山田 節子
山田 節子
デザインコーディネーター
㈱トゥイン代表
自然を疎かにしてきた人間社会を戒めるがごとき<コロナ禍>最中の厳しい課題を負った審査会となりました。
漆は、漆の木の樹液を頂き、素地の多くも又木の命を頂く。漆は作られ方次第、使われ方次第、温もりある、深き美しさは、他に類を見ぬ生き物の如き力を秘めた、自然からの贈り物であればこそ、今回の審査会で、何を選び、何を伝え得るのであろうか、その役割の重さに、緊張を覚えたことでありました。
会場を巡る中で、作品主義に走らず、時代が必要とする答えを、様々に表現された、幾つかの仕事に呼び止められ、対話の機会何よりでした。
その中でも、大賞に選ばれた<割木四段重箱>の存在は見事でした。これから誰もが避けて通れぬ、「人と地球を考えたものづくり」に、きっぱりと一つの答えを出してくれた仕事でありました。役目を終えた漆の老木を、鉈で割り、その木目を活かし、拭き漆で仕上げた力強き重箱。若き仕事師の、きっぱりとした、ゆるぎなき心意気に、救われる思い致したことでした。

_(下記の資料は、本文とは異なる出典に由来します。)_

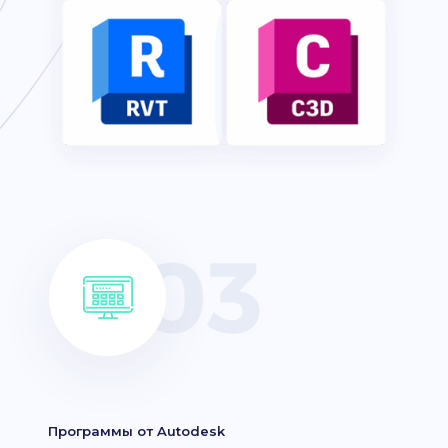
Программы от Autodesk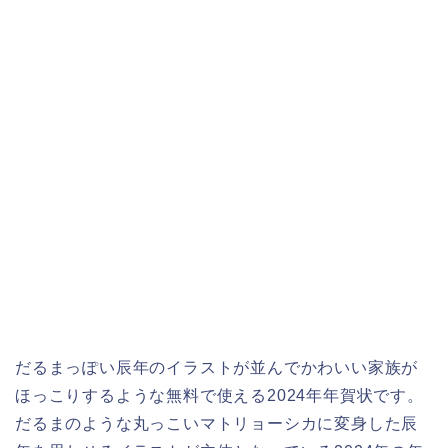
だるまっぽい辰年のイラストが並んでかわいい家族が
ほっこりするような無料で使える2024年年賀状です。
だるまのような丸っこいマトリョーシカに変身した辰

他にも、木を切ることすら躊躇われ、沖縄に移住し、大王椰子の落ち葉を素地に麻布と和紙で裏打ちし根来で仕上げた1m程の大皿。露滴る森の空気感を、一屏風絵を見るがごとく10㎝程の八角箱に描き込んだ小箱など・・・・。未来への風が感じられ、次回は海外からの作品を含め、更なる出会いをと、念じる想い致したことでありました。